───── 読む文章 ─────
こんにちは黒猫の美術教室です。
ブログ遅れて申し訳ないです。
絵の制作に全集中していましたので、なかなか書けませんでした。
現在黒猫の美術教室では、作品制作に向けてそれぞれに必要な画力を鍛えております。結構進んできたので少しご紹介したいと思います。
想像以上に長くなってしまいましたので、今回は三名分といたします。
尚、すべて水彩紙に描いている練習段階の絵です。
他の子は書けるときに、何回かに分けてアップしますので、どうぞよろしくお願いいたします。
シマエナガ

皆様シマエナガはご存知でしょうか。
シマエナガは主に北海道に生息する小鳥で、スズメ目エナガ科に属するエナガの亜種で全長は12~14センチと、スズメよりも小さく、日本最小級の小鳥である。(Wikipedia参照)
北海道の大自然に生息する小鳥です。
愛嬌のある顔立ちや表情で、人々を魅了しています。
そんな「シマエナガ」を描くのは小学校六年生です。
画力は、真剣に集中してやればかなり上手いと思います。
真剣に集中してやれば、というのがポイントです。
当然、皆が集中して真剣にずっと描けたら作品も進むのかもしれません。
しかし、それには注意が必要です。
黒猫の美術教室では、形取りの正確さ、難しい技術や技法等、小学生では馴染みのない本格的な美術指導をしているので、がちがちに真面目な空気間では子供達は音を上げてしまうのではないかと思います。
この辺は生徒様によって違うと思いますが、小学生ですから普通の事ですね。
そのため、ある程度楽しみながら描いてもらうというのも重要視しています。
ただ、僕も助手も基本的に明るく楽しい人間ではなく、控え目な性格だと思うので、 【子供を楽しませる】に関しては苦手分野だと思うんですね。
子供達と仲良くなれるよう、そして個人個人に沿った指導ができるように頑張ります。
さて、こちらの子は前述した通り、集中すれば結構上手いです。形取り、目の良さ、筆使い、どれをとっても優秀です。
今後の課題としては、集中する時間を長く保つこと。これが出来れば最強です。
きっと今回の絵も良い作品にしてくれるでしょう。
ここまでは、ひたすら観察をして繊細に描く作業だったので辛い時間でしたが、ここからは結構楽しいと思います。

背景に雪を降らせます。
筆で描いても良いですが、こちらの子は楽しみながら描く方が結果良い作品になると思いますので【スパッタリング】をしてもらいます。
スパッタリングとは、薄く溶いた絵の具を飛ばす技法ですね。
学校でやったことがある子もいるのではないでしょうか。
小学校だと歯ブラシでやるのかな?

でも歯ブラシは歯を磨く為の道具ですので、うちでは筆でやりましょう。
筆なら種類を変えて細かい調整も可能ですので。
今回は、スパッタリングで「いかに雪の奥行きが出せるか?」がポイントになりそうです。
画面奥に降る雪と、手前の雪は見え方が違うという事です。
これを表現するのに、必要なのは絵の具の濃度の調整です。
もっと詳しく書くと、ホワイトの調整になります。
ホワイトは基本的に不透明です。
─────
• _取り組む内容_:
- a) シマエナガの絵のブログ記事について、次の問いに答えてもらえますか?
(i) シマエナガの全長は何センチと書かれていますか?
(ii) シマエナガを描いているのは何年生ですか?
(iii) 教室では、スパッタリングを何を使って行いますか?
- b) シマエナガの絵のブログ記事から、「シマエナガは主に北海道に生息」で始まり「画力は、真剣に集中してやればかなり上手いと思います。」で終わる部分を、一字も変えずに出力してもらえますか?
- c) シマエナガの絵のブログ記事を、最後の文の後から書き継いでもらえますか?
このあとの一覧は参照しなくて構いません。
───── 提供データ ─────
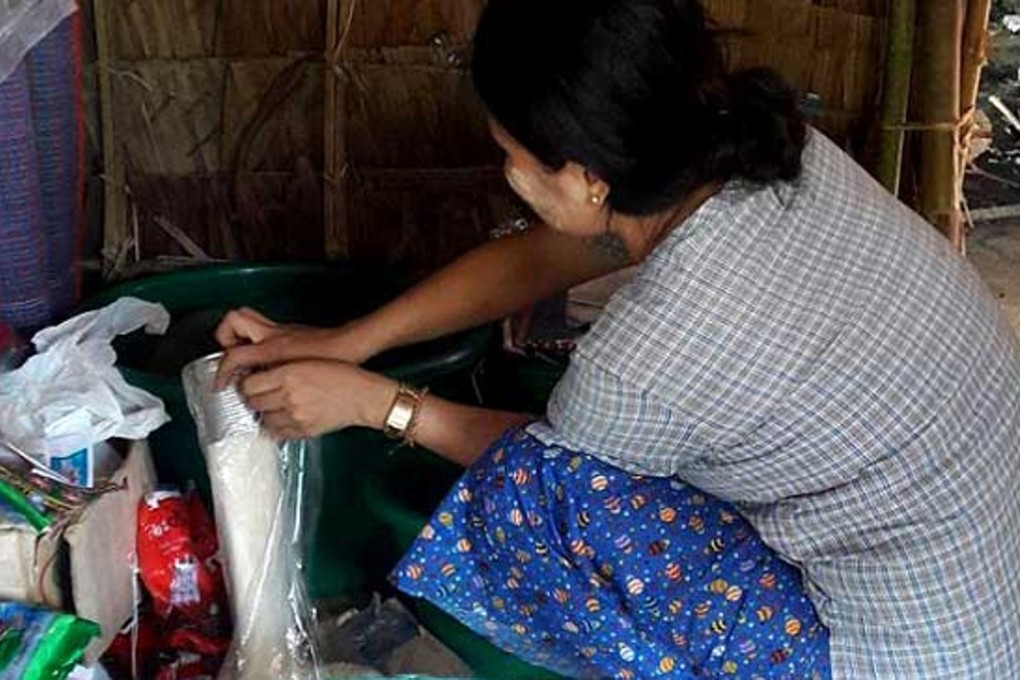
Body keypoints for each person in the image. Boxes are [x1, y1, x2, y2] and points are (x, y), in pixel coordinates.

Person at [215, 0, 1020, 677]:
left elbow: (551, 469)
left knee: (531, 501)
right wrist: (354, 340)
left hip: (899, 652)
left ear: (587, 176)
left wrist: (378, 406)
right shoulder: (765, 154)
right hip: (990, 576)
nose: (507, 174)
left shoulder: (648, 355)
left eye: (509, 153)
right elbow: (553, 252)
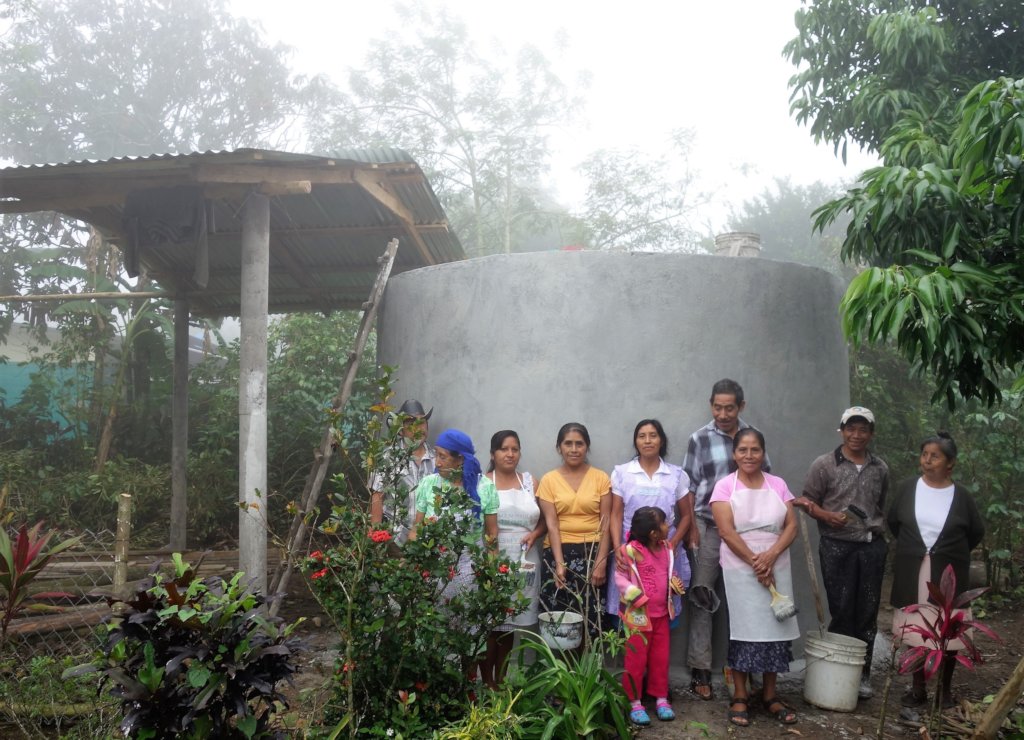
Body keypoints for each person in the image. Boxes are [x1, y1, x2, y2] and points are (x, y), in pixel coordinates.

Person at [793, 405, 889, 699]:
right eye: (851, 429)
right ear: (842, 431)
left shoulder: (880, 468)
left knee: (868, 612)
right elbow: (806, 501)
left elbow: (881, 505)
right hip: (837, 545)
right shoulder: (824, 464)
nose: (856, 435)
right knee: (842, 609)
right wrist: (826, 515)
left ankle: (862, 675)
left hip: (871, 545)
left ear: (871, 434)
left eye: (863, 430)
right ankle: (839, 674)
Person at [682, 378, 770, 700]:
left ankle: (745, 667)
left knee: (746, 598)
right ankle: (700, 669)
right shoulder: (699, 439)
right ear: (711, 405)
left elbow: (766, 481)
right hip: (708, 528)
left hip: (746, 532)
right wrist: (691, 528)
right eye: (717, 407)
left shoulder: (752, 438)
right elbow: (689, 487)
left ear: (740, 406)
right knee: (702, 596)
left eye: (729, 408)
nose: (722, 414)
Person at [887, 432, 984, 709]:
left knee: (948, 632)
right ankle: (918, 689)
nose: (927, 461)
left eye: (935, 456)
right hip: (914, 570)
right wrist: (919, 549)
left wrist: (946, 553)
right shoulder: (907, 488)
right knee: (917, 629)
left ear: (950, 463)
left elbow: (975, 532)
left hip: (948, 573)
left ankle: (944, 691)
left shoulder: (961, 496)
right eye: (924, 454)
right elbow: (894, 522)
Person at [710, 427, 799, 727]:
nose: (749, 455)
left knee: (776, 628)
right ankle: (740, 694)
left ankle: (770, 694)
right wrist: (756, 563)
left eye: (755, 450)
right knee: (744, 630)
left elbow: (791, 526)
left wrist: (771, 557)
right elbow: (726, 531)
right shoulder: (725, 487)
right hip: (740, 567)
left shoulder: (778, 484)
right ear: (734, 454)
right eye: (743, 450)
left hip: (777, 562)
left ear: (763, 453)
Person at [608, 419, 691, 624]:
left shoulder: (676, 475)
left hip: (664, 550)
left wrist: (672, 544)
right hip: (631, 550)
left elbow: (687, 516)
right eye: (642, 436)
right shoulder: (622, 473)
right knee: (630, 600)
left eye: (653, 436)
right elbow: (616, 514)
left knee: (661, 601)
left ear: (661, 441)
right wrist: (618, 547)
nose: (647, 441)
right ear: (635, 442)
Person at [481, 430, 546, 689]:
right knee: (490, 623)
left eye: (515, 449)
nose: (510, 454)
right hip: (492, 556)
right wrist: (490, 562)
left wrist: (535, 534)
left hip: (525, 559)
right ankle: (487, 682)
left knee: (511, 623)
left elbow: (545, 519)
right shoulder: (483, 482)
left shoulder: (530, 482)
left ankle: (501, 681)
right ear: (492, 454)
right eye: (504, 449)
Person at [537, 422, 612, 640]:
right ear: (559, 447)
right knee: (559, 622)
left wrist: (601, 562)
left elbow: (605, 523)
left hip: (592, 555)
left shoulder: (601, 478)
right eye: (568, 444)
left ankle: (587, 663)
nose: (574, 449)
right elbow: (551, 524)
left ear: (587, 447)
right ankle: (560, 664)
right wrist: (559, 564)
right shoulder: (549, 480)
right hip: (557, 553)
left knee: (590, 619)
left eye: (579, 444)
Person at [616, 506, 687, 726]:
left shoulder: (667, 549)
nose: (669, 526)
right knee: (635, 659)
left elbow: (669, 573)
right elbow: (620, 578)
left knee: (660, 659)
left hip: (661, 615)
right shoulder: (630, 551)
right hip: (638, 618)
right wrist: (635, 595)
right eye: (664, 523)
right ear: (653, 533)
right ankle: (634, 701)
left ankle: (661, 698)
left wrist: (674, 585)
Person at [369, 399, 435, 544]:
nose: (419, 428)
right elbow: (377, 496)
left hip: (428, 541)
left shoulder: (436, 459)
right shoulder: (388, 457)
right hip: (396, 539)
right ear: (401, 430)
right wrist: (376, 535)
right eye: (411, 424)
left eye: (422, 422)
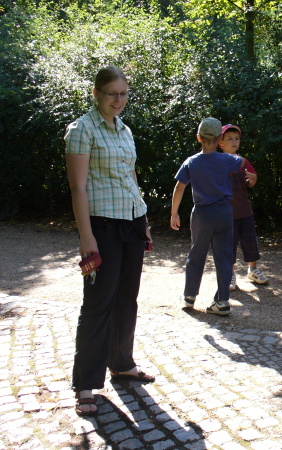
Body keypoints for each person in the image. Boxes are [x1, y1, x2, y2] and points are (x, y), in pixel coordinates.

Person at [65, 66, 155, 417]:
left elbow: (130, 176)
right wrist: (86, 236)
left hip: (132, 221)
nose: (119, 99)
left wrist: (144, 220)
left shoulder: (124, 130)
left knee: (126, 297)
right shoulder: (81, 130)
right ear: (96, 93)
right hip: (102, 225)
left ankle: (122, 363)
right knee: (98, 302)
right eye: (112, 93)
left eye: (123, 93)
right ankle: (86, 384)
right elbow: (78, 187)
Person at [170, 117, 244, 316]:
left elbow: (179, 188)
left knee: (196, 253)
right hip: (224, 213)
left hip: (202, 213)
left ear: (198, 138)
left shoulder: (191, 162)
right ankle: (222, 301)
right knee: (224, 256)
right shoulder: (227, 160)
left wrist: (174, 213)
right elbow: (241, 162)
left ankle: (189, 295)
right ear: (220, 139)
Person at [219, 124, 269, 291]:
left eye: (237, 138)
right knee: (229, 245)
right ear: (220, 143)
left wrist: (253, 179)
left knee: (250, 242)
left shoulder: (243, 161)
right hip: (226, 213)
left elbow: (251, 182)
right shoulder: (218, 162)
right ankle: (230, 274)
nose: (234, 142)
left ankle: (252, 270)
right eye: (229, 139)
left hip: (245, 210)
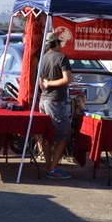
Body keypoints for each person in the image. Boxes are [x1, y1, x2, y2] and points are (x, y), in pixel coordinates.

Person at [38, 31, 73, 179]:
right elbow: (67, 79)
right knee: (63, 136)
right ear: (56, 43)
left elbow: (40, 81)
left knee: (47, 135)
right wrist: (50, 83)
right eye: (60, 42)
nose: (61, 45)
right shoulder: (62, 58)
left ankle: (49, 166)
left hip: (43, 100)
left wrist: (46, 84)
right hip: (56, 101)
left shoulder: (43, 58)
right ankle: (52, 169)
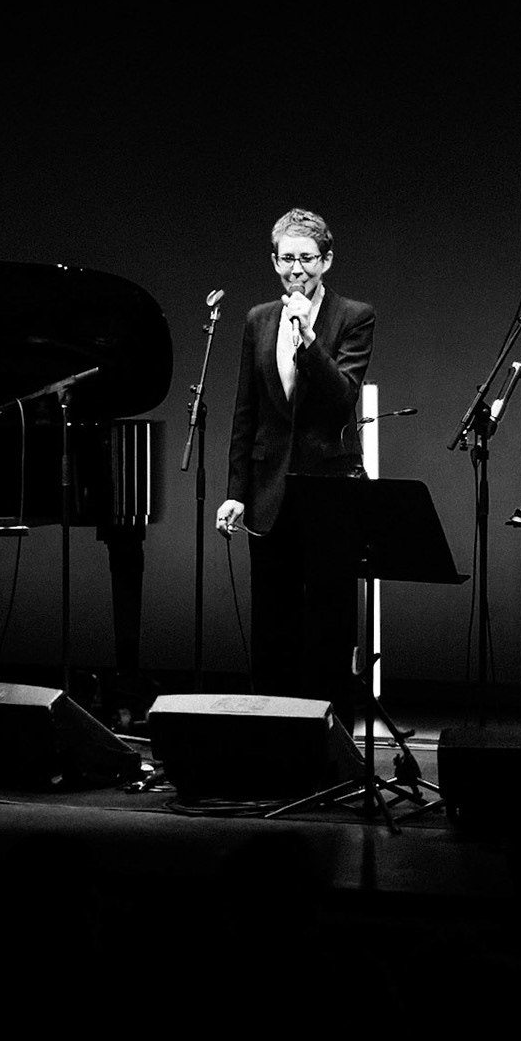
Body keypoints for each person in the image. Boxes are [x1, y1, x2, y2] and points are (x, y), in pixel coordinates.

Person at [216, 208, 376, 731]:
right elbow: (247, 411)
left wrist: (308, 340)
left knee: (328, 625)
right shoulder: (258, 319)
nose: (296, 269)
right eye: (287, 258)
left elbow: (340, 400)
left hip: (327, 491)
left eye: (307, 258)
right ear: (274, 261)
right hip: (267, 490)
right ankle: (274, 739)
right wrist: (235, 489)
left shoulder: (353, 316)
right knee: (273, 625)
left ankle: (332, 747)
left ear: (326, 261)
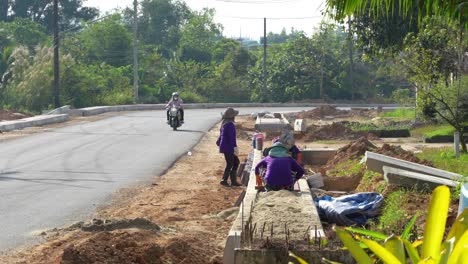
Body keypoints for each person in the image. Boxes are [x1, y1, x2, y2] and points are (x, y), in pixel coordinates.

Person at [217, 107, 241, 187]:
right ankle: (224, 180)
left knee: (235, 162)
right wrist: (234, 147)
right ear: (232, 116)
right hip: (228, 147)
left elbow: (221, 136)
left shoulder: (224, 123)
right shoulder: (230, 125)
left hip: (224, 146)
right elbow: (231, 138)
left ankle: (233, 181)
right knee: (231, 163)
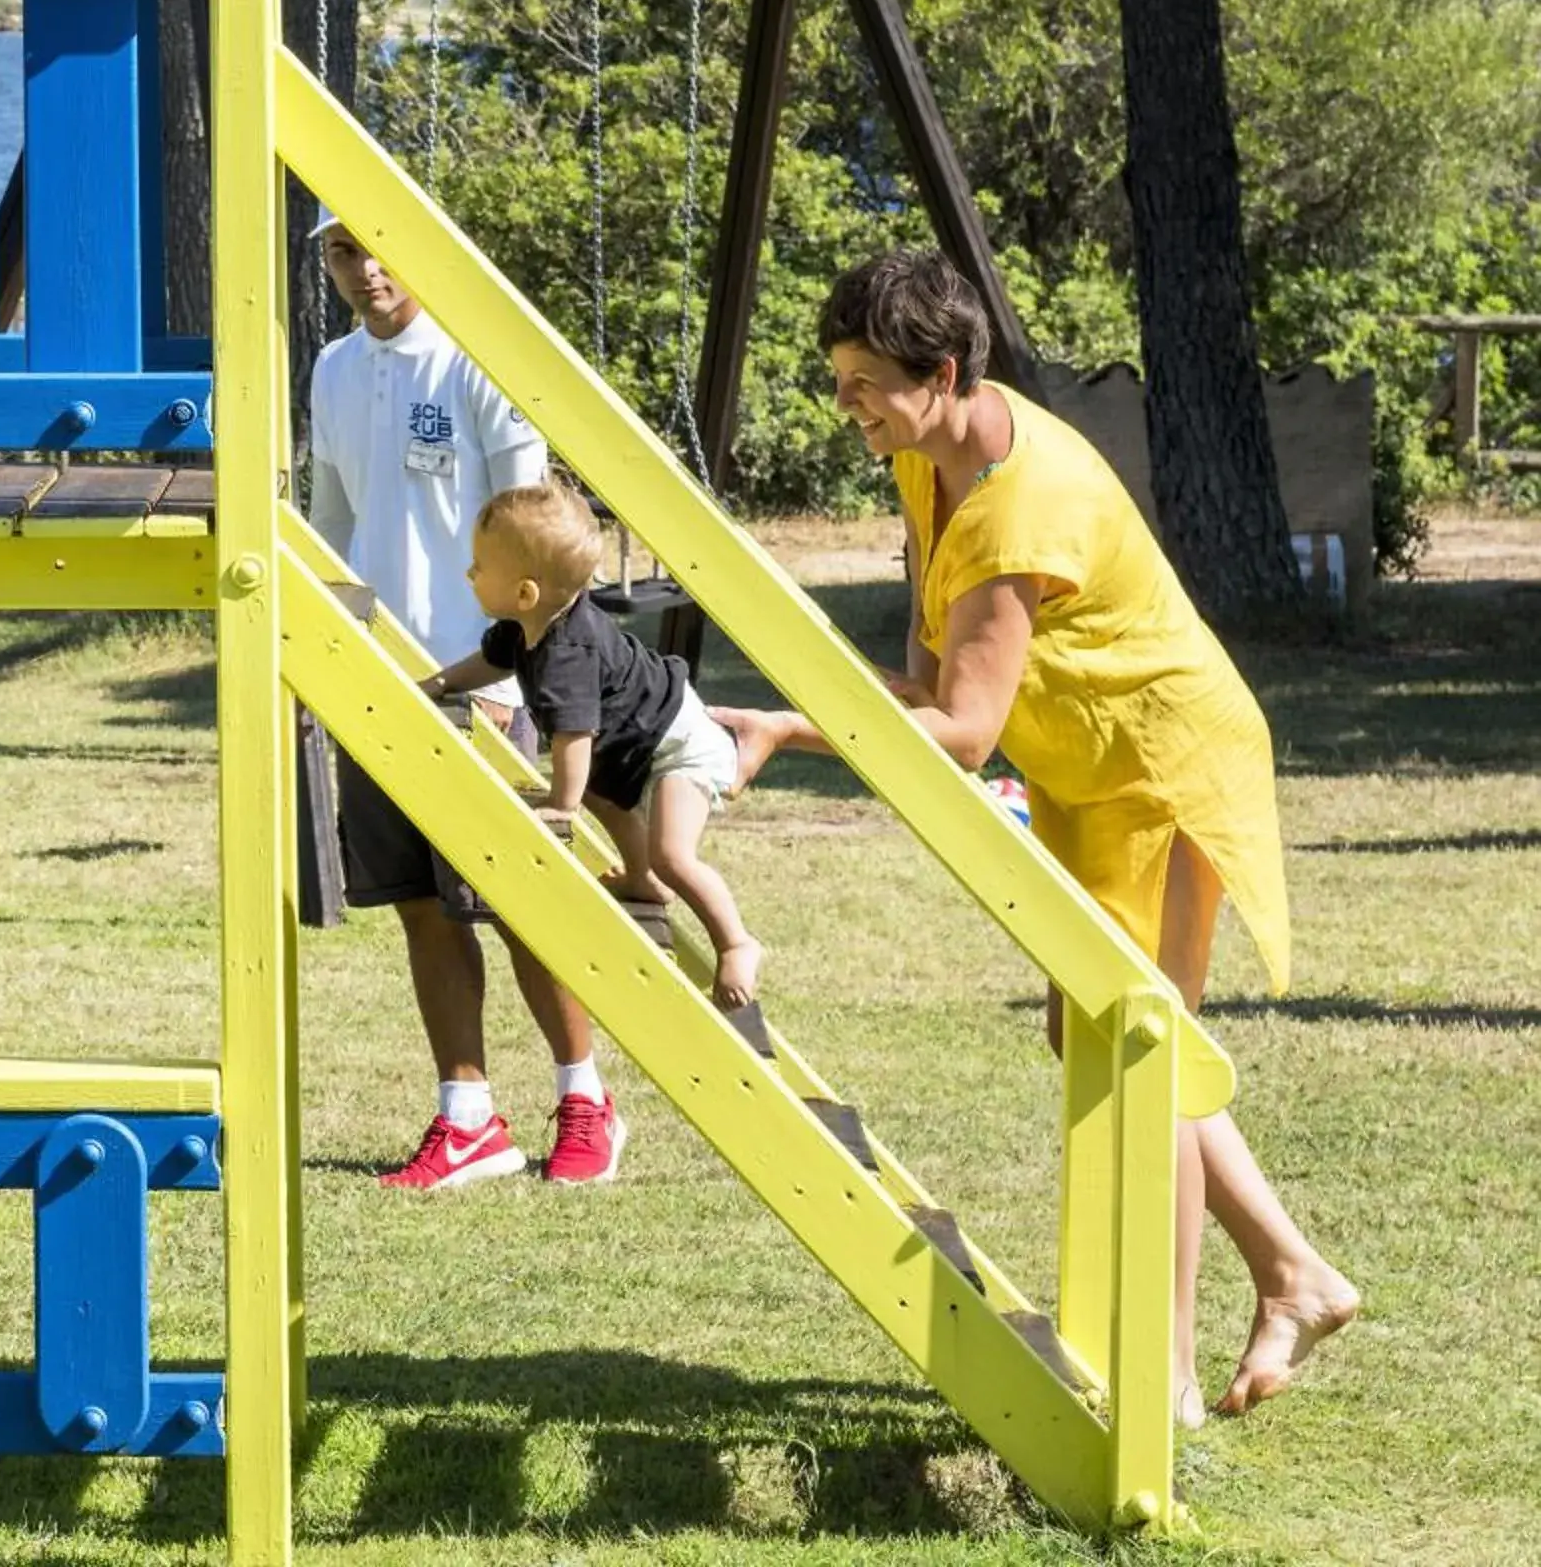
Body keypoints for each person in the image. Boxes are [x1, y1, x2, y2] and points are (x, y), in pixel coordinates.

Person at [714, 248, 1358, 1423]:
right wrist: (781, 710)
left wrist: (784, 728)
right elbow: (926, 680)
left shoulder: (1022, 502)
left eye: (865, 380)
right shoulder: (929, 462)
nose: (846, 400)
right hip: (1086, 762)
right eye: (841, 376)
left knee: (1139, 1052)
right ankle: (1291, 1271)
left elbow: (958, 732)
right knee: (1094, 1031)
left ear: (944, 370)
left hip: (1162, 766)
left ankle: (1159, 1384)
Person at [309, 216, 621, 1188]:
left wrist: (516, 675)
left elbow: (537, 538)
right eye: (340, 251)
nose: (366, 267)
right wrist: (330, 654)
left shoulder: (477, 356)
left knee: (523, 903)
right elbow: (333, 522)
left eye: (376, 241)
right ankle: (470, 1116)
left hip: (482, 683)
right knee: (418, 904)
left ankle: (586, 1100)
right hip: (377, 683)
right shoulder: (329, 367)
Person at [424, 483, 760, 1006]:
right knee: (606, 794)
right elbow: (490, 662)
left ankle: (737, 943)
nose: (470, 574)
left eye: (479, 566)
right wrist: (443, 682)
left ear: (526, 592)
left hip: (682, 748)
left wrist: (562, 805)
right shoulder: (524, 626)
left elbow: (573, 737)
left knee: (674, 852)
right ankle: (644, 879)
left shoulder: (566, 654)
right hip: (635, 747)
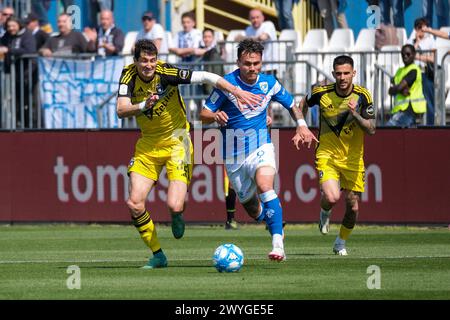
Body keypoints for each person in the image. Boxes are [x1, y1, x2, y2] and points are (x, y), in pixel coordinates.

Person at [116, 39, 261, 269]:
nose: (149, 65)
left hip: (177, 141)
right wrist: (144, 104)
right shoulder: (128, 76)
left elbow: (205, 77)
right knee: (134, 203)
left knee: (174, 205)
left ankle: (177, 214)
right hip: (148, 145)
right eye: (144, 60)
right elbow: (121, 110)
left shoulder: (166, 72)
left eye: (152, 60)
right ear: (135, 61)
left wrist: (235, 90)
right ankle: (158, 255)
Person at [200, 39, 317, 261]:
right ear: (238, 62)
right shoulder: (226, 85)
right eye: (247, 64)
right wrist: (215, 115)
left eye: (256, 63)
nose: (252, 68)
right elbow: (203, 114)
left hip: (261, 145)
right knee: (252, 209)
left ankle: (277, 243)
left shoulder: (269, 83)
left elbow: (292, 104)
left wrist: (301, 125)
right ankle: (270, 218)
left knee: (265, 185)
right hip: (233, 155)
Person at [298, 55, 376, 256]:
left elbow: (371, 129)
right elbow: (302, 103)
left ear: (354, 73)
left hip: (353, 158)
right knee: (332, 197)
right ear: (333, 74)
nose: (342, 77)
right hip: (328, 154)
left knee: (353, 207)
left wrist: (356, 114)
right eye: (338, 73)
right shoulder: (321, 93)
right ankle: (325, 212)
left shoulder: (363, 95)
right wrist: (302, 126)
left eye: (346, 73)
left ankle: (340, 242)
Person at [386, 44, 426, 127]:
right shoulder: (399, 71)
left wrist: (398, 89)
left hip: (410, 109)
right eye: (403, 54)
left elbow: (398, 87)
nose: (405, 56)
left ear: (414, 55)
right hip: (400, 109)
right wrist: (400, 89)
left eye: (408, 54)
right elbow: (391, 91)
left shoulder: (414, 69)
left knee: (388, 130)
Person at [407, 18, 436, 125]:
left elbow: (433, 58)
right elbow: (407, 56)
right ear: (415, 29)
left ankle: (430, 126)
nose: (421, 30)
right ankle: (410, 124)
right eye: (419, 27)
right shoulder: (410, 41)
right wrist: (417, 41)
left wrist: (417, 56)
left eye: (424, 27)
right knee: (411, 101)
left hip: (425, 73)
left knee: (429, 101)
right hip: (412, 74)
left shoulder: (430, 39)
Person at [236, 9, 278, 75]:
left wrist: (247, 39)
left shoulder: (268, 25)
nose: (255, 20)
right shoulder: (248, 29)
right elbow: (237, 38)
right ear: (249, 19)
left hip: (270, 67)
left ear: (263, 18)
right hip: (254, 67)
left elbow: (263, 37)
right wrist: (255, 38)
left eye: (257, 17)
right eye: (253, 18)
─────
• _解答欄_:
- a)
(i) 12~14センチ
(ii) 小学校六年生
(iii) 筆

- b)
シマエナガは主に北海道に生息する小鳥で、スズメ目エナガ科に属するエナガの亜種で全長は12~14センチと、スズメよりも小さく、日本最小級の小鳥である。(Wikipedia参照)
北海道の大自然に生息する小鳥です。
愛嬌のある顔立ちや表情で、人々を魅了しています。
そんな「シマエナガ」を描くのは小学校六年生です。
画力は、真剣に集中してやればかなり上手いと思います。

- c)
ホワイトの種類により、透明感のあるホワイトもありますが、基本は不透明です。
絵の具にホワイトを混ぜれば混ぜるほど不透明に近づきます。
この性質を利用してスパッタリングしていきます。

まずは練習です。
こんな感じで絵の具を飛ばします。
ビシャッっとやると、綺麗な◯にならないので、なるべく綺麗な◯になるように優しくやるのが良さそうですね。
この練習中に奇跡がおきました。

なんと、肉球型になりました。
失礼しました。
小さいことですが、こういった部分でも楽しみを見つけながら行っています。

ちなみに、こちらの絵はスパッタリング前の絵です。
どう変わっていくか見てみて下さい。
では、本番いきましょう。
本番といっても、今回は水彩紙での練習用作品の本番です。本当の本番はキャンバスです。
本番のキャンバスを描く前に、個人差はありますが水彩紙で何度も練習しますので、今回は練習用作品の(スパッタリング)本番ということです。
さて、前述した通り、ホワイトの調整で奥行きを出します。
奥に降る雪からスパッタリングです。
濃度を調整して、さらにスパッタリング。

これを繰り返します。
画面が賑やかになりました。
いい感じです。
でも、やはりというか、予想していた通り、これだと不十分ですね。
スパッタリングだけでは限界があります。

最後に面相筆で一番近い雪を描き込みます。ついでにシマエナガにも雪を積もらせましょう。
この子は本当筆が上手です。

こんな感じになりました。
良いと思います。
これでも良いと思いますが、僕から見ると描き込みが足りなく感じますので、本番のキャンバスでは、さらに描き込みを頑張ってもらいます。
楽しみながら。
ウサチョコ
小学校三年生の生徒様で、小さい頃から大事にしてきたウサチョコを描きます。
ウサチョコという名前は、お姉ちゃん(現在小学校六年生)がつけたらしいです。
お姉ちゃんも黒猫の生徒様なので、聞いてみた所、覚えていないという事でした。
とても子供らしい子で愛嬌があります。

お姉ちゃんから聞いた話ですが、ディズニーランドでアトラクションに並ぶ待ち時間があるじゃないですか。
その並んでいる時間に、隣に並んでいたおじさん(知らないおじさん)と友達になったという伝説をもっています。
愛嬌だけではなく、ガッツもあります。
何度でも同じ事が出来ます。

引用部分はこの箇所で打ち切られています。